Earle was critically acclaimed by such publications as Time, the Los Angeles Times, The New York Times, The New York World-Telegram, The Art News and The New York Sun.

Earle's work and distinct graphic styling has continued to inspire new generations of artists and animators, serving to influence the look of other animated films. These have included the Disney features Pocahontas and Frozen, as well as the graphic style of Sony Pictures Animation's debut film, Open Season.

The Banner Saga, a video game by developers Stoic, draws heavily from Earle's style and contains a character named after him. He is credited for 'Artistic Inspiration'.

In May 2017 The Walt Disney Family Museum hosted an 8-month original retrospective exhibit: Awaking Beauty: The Art of Eyvind Earle. An accompanying hard cover exhibition catalog was published under the same name ISBN 978-1681882710.

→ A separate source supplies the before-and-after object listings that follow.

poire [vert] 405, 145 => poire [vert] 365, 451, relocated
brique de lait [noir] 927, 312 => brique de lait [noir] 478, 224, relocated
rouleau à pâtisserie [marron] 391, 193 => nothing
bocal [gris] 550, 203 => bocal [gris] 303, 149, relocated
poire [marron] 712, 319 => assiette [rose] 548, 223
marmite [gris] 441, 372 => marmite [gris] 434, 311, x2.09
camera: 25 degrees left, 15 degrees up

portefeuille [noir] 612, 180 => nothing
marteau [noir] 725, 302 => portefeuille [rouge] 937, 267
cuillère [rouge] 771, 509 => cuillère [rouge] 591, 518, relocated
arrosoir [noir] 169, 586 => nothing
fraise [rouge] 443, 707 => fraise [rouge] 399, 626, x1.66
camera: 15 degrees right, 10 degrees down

== Selected filmography ==

| Year | Title | Notes |
|---|---|---|
| 1951 | Alice in Wonderland | Background artist - uncredited |
| 1953 | Peter Pan | Background artist |
| 1953 | Working for Peanuts | Background artist |
| 1953 | For Whom the Bulls Toil | Background artist |
| 1953 | Melody | Color stylist |
| 1953 | Toot, Whistle, Plunk and Boom | Color stylist |
| 1954 | Grand Canyonscope | Background artist |
| 1955 | Lady and the Tramp | Background artist |
| 1956 | Jack and Old Mac | Color stylist |
| 1957 | The Truth About Mother Goose | Background artist |
| 1958 | Paul Bunyan | Color stylist |
| 1959 | Rhapsody of Steel | Art department |
| 1959 | Sleeping Beauty | Color stylist |

==Awards==

In 1998, Earle was honored at the 26th Annie Awards with the Winsor McCay Award for a lifetime achievement in the art of animation.

In 2015, in a presentation at the D23 Expo in Anaheim, California, Earle was inducted as a Disney Legend. His daughter, Kristin Thompson, accepted on her father's behalf.